The stone Brolio Castle with a pentagonal plan became a noble residence after the baron Bettino Ricasoli commissioned architect Marchetti to redesign the castle in the style of the Gothic Revival (inspired by British precedents) in 1835. The Brolio Garden has a sixteenth century renaissance section with box parterres and a nineteenth century romantic/gardenesque section, laid out by the botanical enthusiast.
The Brolio Castle, Garden and estate are famous for producing the Ricasoli Chianti wine - the Longobard term "brolo", referres to an orchard or enclosed garden.

Villa Cetinale in Sovicille | Architect Carlo Fontana, disciple of Gian Lorenzo Bernini, built the impressive Villa Cetinale between 1676 and 1678 by order of Cardinal Flavio Chigi, who wanted to celebrate the ascension of Fabio Chigi to the papal throne with the name of Alexander VII.
The magnificent villa, which the Chigi family always used only as a private residence and not as a place where to entertain guests, is a great example of baroque architecture. Architect Fontana may have designed also the garden spreading out behind the building, which was once decorated with plenty of plays of water, fountains and false ruins.
In 1687 Giuseppe Mazzuoli sculptured the enormous statue representing Hercules situated in the lower part of the garden.
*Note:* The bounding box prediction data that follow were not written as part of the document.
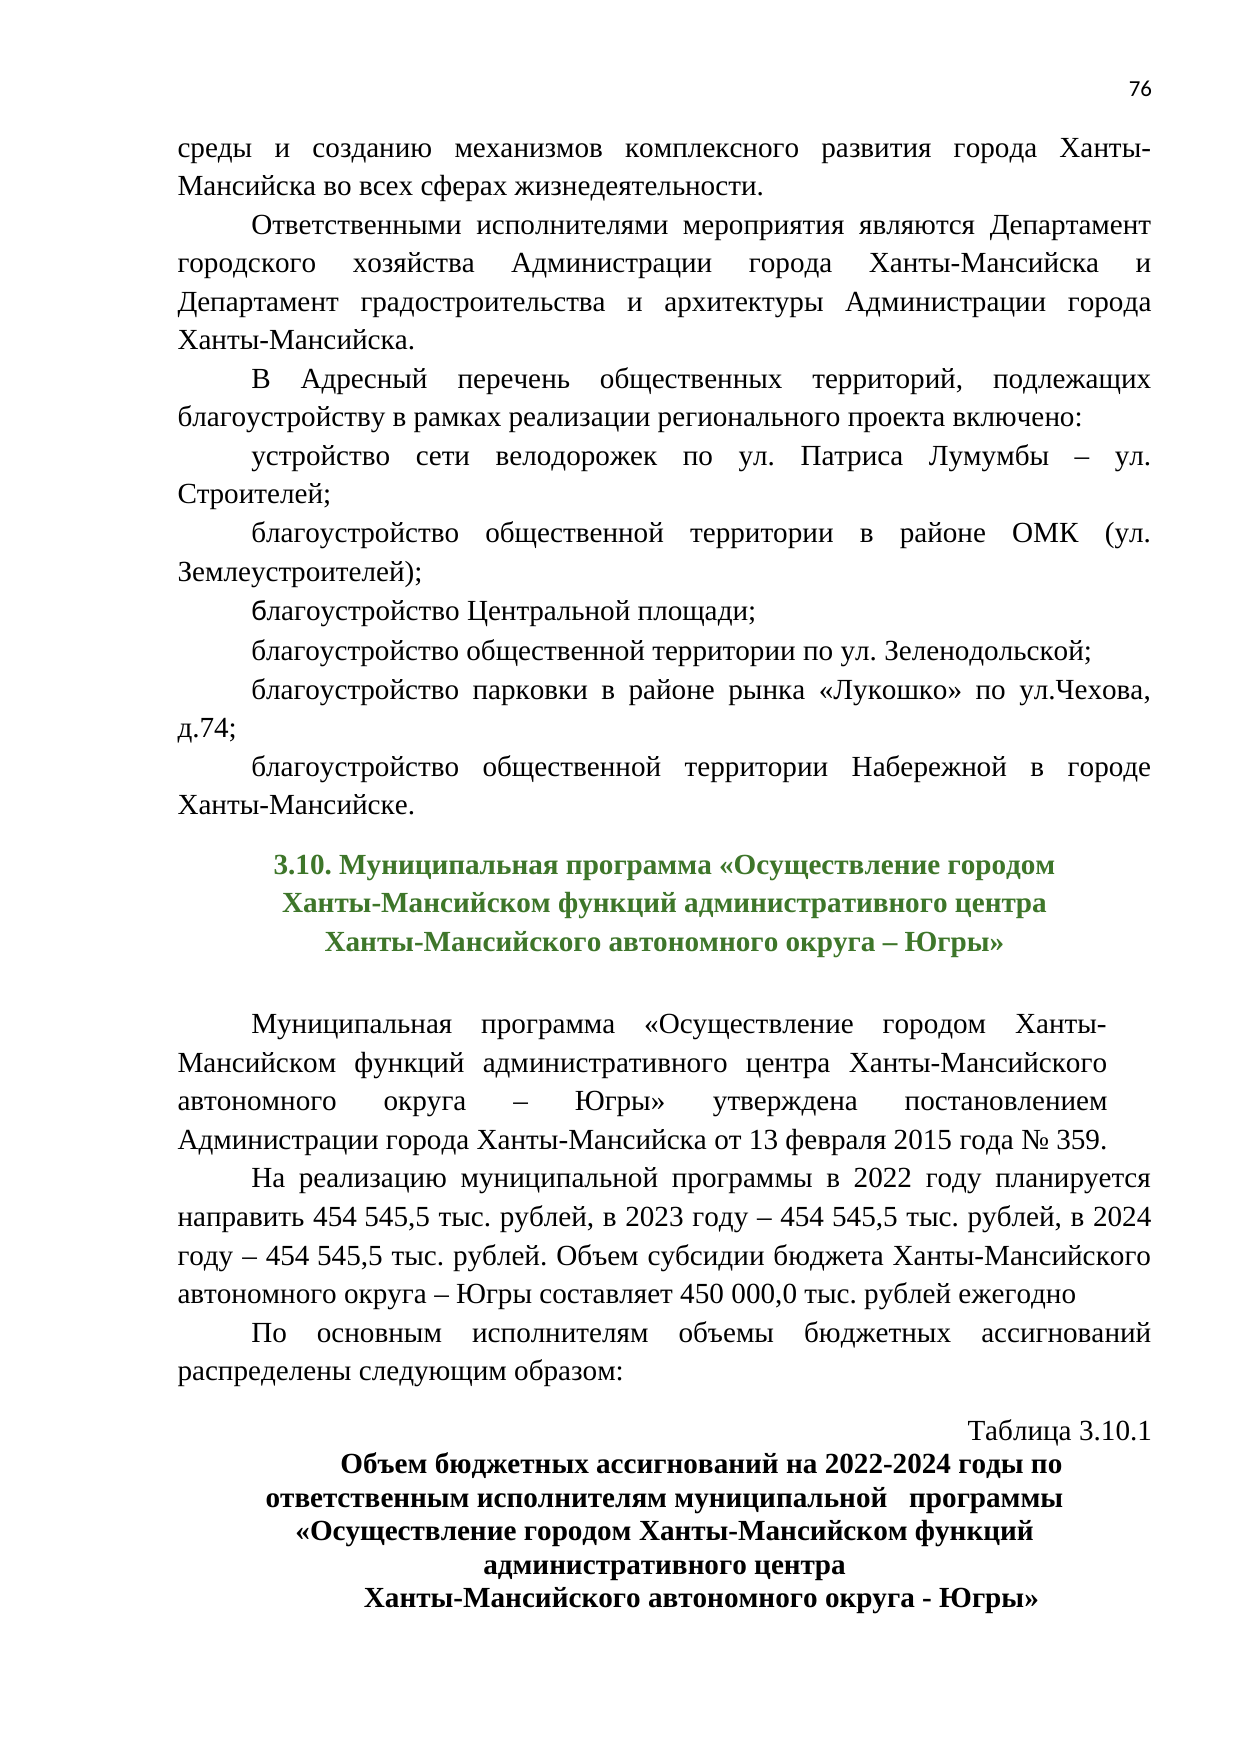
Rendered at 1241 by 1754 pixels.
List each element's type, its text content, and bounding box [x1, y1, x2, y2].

text благоустройство Центральной площади; [177, 592, 1152, 628]
subtitle Ханты-Мансийского автономного округа – Югры» [177, 924, 1152, 957]
text Ответственными исполнителями мероприятия являются Департамент городского хозяйства Администрации города Ханты-Мансийска и Департамент градостроительства и архитектуры Администрации города Ханты-Мансийска. [177, 207, 1152, 356]
text На реализацию муниципальной программы в 2022 году планируется направить 454 545,5 тыс. рублей, в 2023 году – 454 545,5 тыс. рублей, в 2024 году – 454 545,5 тыс. рублей. Объем субсидии бюджета Ханты-Мансийского автономного округа – Югры составляет 450 000,0 тыс. рублей ежегодно [177, 1161, 1152, 1310]
text Объем бюджетных ассигнований на 2022-2024 годы по ответственным исполнителям муниципальной программы «Осуществление городом Ханты-Мансийском функций административного центра [177, 1446, 1152, 1580]
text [177, 130, 1152, 202]
subtitle Ханты-Мансийском функций административного центра [177, 885, 1152, 919]
text благоустройство парковки в районе рынка «Лукошко» по ул.Чехова, д.74; [177, 672, 1152, 744]
text благоустройство общественной территории в районе ОМК (ул. Землеустроителей); [177, 515, 1152, 587]
text Таблица 3.10.1 [177, 1413, 1152, 1446]
text устройство сети велодорожек по ул. Патриса Лумумбы – ул. Строителей; [177, 438, 1152, 510]
text В Адресный перечень общественных территорий, подлежащих благоустройству в рамках реализации регионального проекта включено: [177, 361, 1152, 433]
text Ханты-Мансийского автономного округа - Югры» [177, 1580, 1152, 1614]
subtitle 3.10. Муниципальная программа «Осуществление городом [177, 847, 1152, 880]
text благоустройство общественной территории Набережной в городе Ханты-Мансийске. [177, 749, 1152, 821]
text благоустройство общественной территории по ул. Зеленодольской; [177, 633, 1152, 667]
text По основным исполнителям объемы бюджетных ассигнований распределены следующим образом: [177, 1315, 1152, 1387]
text Муниципальная программа «Осуществление городом Ханты-Мансийском функций административного центра Ханты-Мансийского автономного округа – Югры» утверждена постановлением Администрации города Ханты-Мансийска от 13 февраля 2015 года № 359. [177, 1006, 1107, 1156]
The so-called "parco della Tebaide" (Thebaid park) was realised between 1698 and 1705. The word Thebaid was used to indicated the Egyptian desert, where the 3rd-century hermits led an ascetic existence. It is rumoured that Flavio Chigi ordered this part of the wood surrounding Villa Cetinale be decorated with statues representing saints and hermits and commissioned the construction of the chapel dedicated to Our Lady of Sorrows as a means to atone for his sins, especially the murder of a love rival.
Two hundred steps - the so-called "Scala Santa" (Saint Staircase) - lead to the "Romitorio", a building added in 1716, where twelve friars live for a long time.